**Written task**.
Could the records below be restated word for word, without a single picture?

**Material provided**.
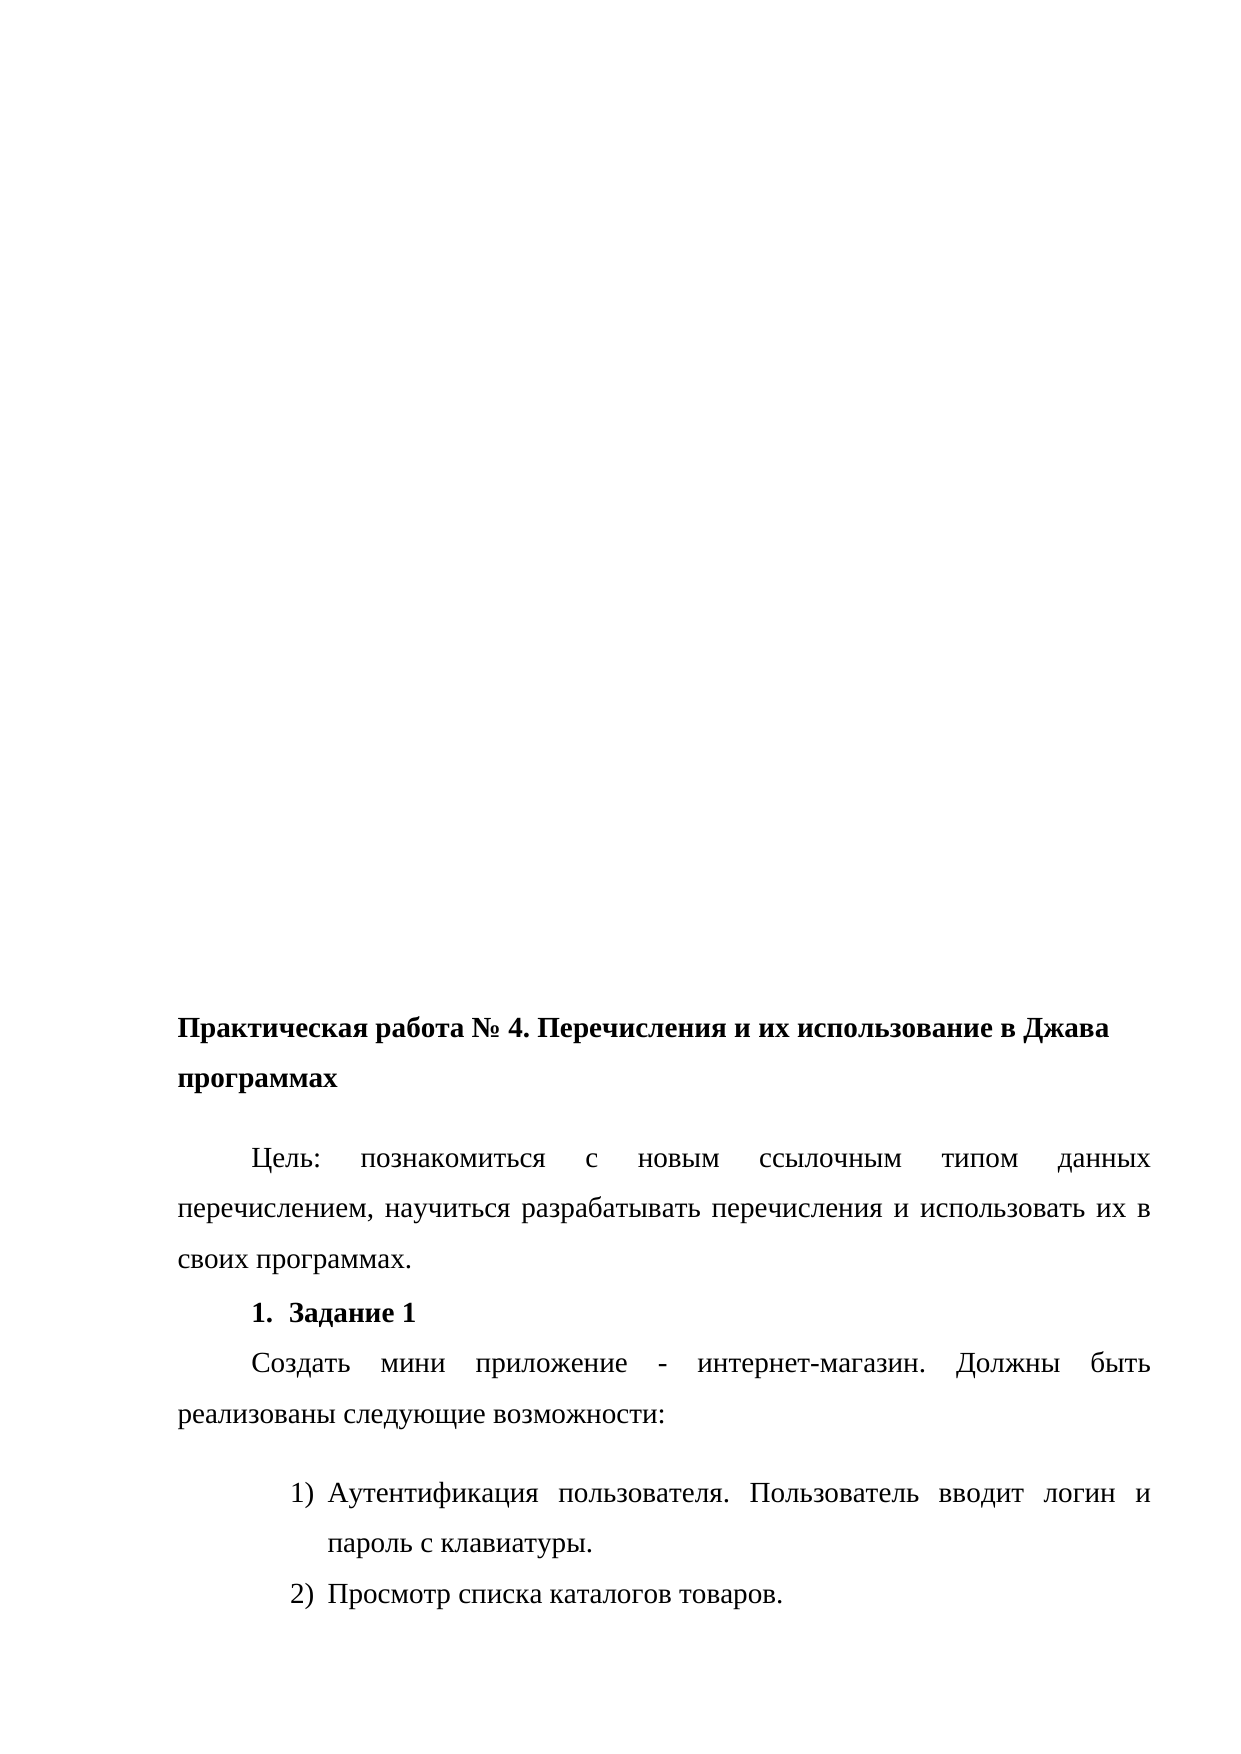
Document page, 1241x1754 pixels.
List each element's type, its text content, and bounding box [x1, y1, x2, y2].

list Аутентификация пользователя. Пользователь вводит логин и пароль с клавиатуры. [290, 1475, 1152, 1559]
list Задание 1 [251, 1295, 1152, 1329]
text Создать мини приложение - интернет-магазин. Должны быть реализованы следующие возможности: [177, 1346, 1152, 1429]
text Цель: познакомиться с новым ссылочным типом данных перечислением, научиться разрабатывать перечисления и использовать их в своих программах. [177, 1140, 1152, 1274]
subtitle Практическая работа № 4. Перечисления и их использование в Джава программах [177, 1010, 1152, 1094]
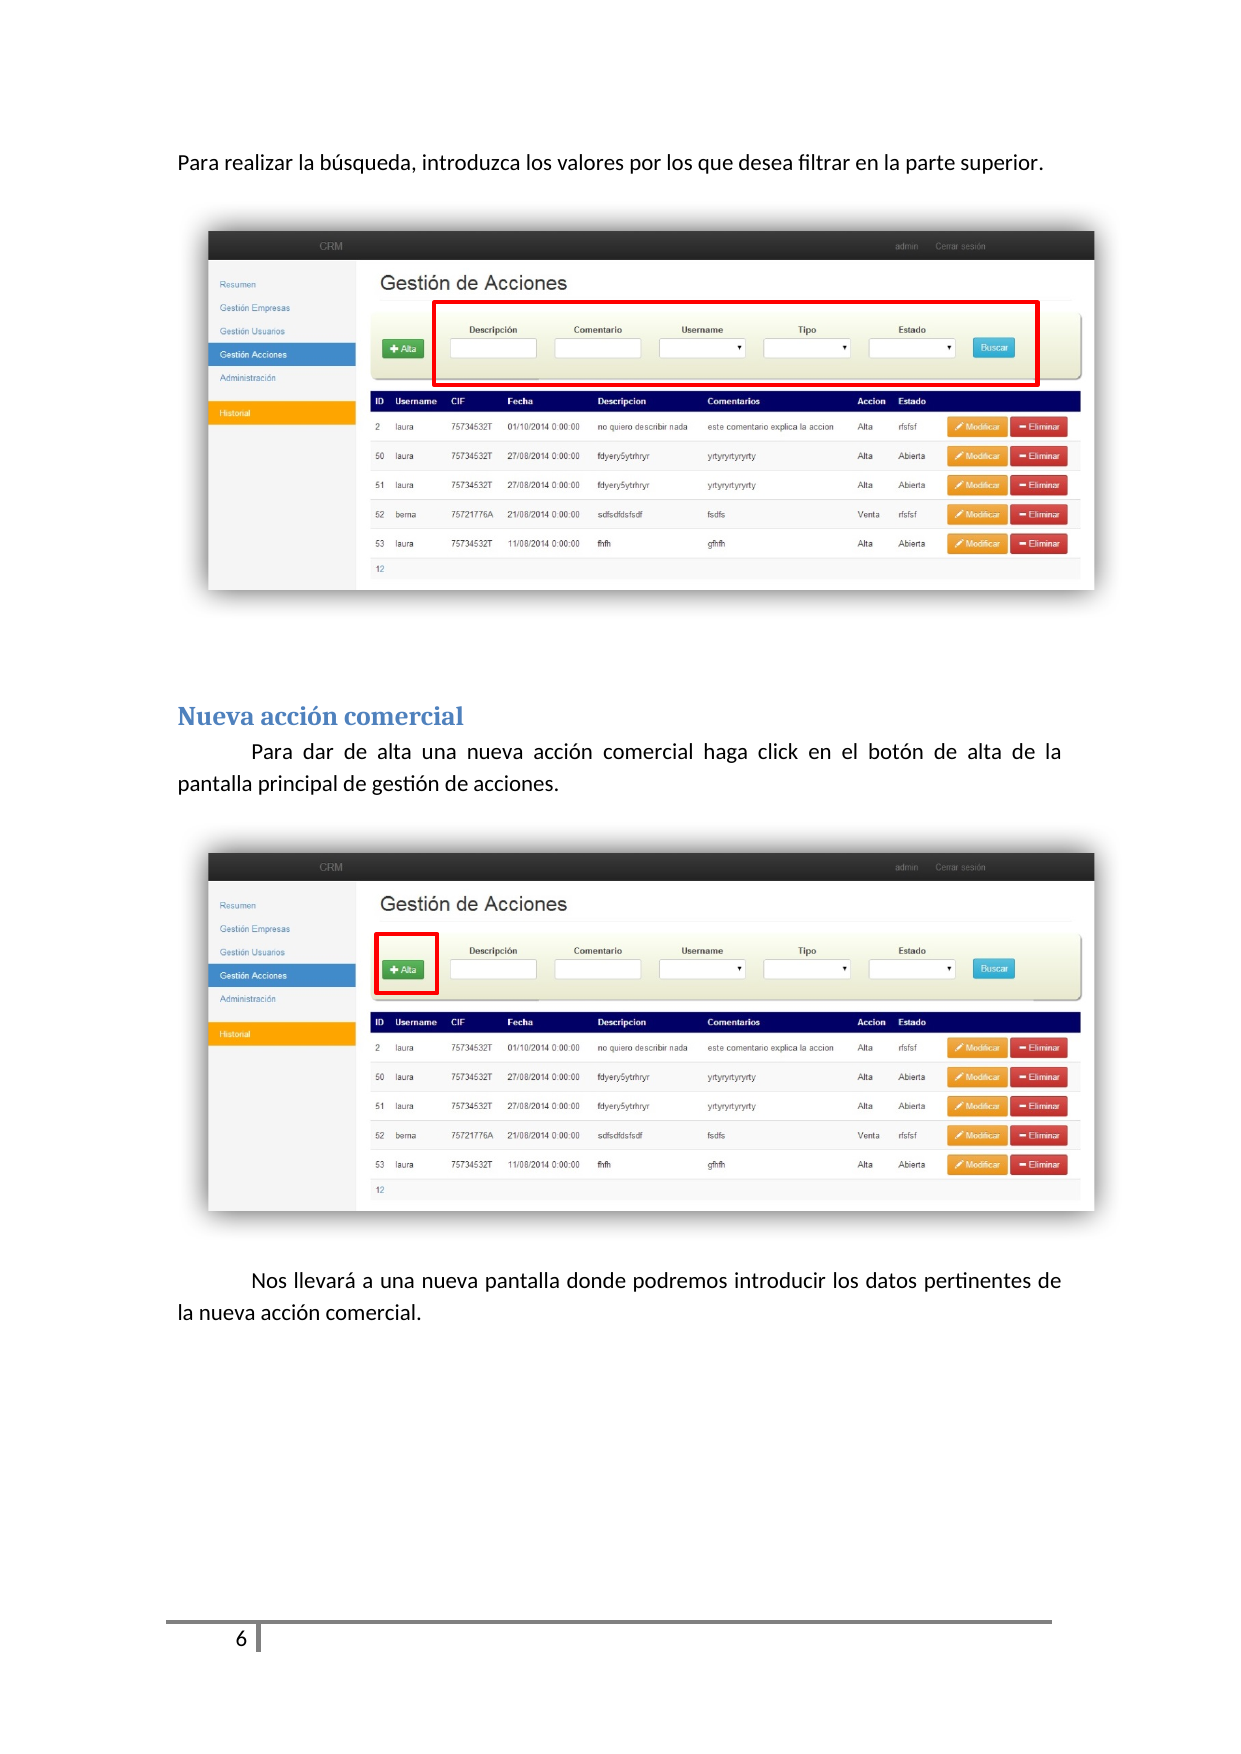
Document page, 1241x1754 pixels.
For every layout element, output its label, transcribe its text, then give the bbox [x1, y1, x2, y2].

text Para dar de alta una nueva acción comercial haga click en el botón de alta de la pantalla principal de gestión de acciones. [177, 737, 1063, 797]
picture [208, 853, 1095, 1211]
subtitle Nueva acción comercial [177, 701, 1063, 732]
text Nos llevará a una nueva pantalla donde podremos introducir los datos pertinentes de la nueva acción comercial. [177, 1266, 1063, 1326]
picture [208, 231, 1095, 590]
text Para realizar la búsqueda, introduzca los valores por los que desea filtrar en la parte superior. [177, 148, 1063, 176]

**Exercise answer**.
Document page, 1241x1754 pixels.
List each element's type, its text content, and bounding box [x1, y1, x2, y2].

list Аутентификация пользователя. Пользователь вводит логин и пароль с клавиатуры. [290, 1475, 1152, 1559]
list Задание 1 [251, 1295, 1152, 1329]
text Создать мини приложение - интернет-магазин. Должны быть реализованы следующие возможности: [177, 1346, 1152, 1429]
text Цель: познакомиться с новым ссылочным типом данных перечислением, научиться разрабатывать перечисления и использовать их в своих программах. [177, 1140, 1152, 1274]
subtitle Практическая работа № 4. Перечисления и их использование в Джава программах [177, 1010, 1152, 1094]
Document page, 1241x1754 pixels.
For every layout element, output its label, transcribe its text, then give the bbox [x1, y1, x2, y2].

text Para dar de alta una nueva acción comercial haga click en el botón de alta de la pantalla principal de gestión de acciones. [177, 737, 1063, 797]
picture [208, 853, 1095, 1211]
subtitle Nueva acción comercial [177, 701, 1063, 732]
text Nos llevará a una nueva pantalla donde podremos introducir los datos pertinentes de la nueva acción comercial. [177, 1266, 1063, 1326]
picture [208, 231, 1095, 590]
text Para realizar la búsqueda, introduzca los valores por los que desea filtrar en la parte superior. [177, 148, 1063, 176]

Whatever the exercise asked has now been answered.